Another modification concerned the Alarm’s appearance—the group abandoned the oversized hairdos and Peters’ shock of long blond hair that had become trademarks. “Looking the way the band did established our identity when we started,” Peters insisted. “But I had to cut it in Detroit—it was just getting so long, I couldn’t handle it. It was time, though. Now I think we’re known for the content of our music, not the style of our hair or the shape of our guitars.”
Developing an exuberant, stirring approach to live performances, the Alarm nurtured an impressive communion with fans.
“That community atmosphere in the concerts doesn’t come easy to a lot of bands,” Peters mused prior to another Rainbow gig. “It’s not something that you get overnight—we’ve always made the effort to communicate with our audience verbally as well as lyrically, by meeting them after the shows. And one thing the audience knows about the Alarm, we do personalize the show wherever we are—our set is different every night. A lot of people don’t realize that the Alarm has been playing live for a decade now. It’s only been in the last four years that we’ve made records. Live, we’ve played thousands of gigs whereas we’ve only made three albums. It’s always been our goal as a band to achieve on record what we can do in a live situation.”

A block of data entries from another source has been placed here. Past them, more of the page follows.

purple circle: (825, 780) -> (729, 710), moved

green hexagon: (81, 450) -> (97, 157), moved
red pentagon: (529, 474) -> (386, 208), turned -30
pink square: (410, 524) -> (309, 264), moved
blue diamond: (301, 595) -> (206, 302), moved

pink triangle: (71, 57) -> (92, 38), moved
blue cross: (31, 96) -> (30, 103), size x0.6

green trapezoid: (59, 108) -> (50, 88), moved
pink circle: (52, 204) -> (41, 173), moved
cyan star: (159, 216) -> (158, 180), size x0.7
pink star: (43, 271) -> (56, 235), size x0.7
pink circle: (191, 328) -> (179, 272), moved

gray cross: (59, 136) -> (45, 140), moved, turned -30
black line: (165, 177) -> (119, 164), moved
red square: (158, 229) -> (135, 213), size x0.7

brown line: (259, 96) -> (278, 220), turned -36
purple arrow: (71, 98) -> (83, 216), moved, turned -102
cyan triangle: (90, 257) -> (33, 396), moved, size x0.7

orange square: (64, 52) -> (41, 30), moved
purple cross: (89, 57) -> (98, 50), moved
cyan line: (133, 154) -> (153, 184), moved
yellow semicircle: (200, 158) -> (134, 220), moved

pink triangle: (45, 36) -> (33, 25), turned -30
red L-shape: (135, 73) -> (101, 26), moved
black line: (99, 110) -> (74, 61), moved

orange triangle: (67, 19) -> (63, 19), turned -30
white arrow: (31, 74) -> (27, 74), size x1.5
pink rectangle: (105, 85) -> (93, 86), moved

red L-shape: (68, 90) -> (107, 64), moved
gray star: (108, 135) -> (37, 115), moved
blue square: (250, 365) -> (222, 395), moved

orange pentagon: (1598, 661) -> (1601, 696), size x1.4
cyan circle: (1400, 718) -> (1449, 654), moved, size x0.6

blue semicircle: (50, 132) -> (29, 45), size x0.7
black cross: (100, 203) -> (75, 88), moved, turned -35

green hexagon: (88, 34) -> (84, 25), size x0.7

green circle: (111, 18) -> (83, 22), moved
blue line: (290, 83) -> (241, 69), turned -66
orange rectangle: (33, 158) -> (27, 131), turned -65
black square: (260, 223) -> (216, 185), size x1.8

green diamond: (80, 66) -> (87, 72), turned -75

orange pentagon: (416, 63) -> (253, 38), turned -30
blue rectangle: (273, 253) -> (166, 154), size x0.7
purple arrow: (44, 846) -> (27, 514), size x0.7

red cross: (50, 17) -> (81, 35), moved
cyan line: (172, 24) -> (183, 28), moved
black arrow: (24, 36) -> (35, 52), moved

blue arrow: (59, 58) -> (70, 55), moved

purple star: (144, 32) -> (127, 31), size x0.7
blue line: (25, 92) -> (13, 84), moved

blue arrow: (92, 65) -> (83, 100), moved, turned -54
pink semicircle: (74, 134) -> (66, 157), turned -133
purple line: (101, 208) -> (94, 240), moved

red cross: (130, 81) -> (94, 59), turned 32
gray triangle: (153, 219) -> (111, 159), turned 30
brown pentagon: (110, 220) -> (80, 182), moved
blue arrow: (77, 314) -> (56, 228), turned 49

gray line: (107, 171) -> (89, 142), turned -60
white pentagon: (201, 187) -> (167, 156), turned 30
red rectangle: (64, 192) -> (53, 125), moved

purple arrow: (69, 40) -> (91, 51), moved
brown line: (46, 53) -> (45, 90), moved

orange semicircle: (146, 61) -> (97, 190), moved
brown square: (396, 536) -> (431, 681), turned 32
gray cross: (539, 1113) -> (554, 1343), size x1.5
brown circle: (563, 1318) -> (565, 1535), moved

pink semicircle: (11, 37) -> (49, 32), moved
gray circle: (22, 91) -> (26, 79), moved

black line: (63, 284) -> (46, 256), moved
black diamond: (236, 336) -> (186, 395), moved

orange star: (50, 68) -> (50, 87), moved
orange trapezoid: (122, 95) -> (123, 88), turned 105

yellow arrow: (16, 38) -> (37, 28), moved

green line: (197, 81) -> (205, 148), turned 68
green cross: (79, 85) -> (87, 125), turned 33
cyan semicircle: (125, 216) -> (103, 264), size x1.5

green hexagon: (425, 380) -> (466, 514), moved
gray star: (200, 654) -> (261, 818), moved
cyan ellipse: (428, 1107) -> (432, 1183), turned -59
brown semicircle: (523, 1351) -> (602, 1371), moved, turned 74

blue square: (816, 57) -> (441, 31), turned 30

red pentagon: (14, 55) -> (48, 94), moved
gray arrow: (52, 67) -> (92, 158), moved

Peters cited “Rain in the Summertime,” built on a cascading guitar arrangement, as an allegorical tune symbolizing a “dry stage” the group went through. “We had been uprooted with our last album, thrown around the world for the first time,” he noted. “When we got back, we realized we’d all changed quite a lot since we’d known each other, since we were 15. So we grew close again and solidified our relationship, and made a record for ourselves without the constraint of a domineering producer. That song was very free-form, only loose ideas when we went in the studio to put it down. People are actually hearing the moment of creation, which we’ve never had on record before.”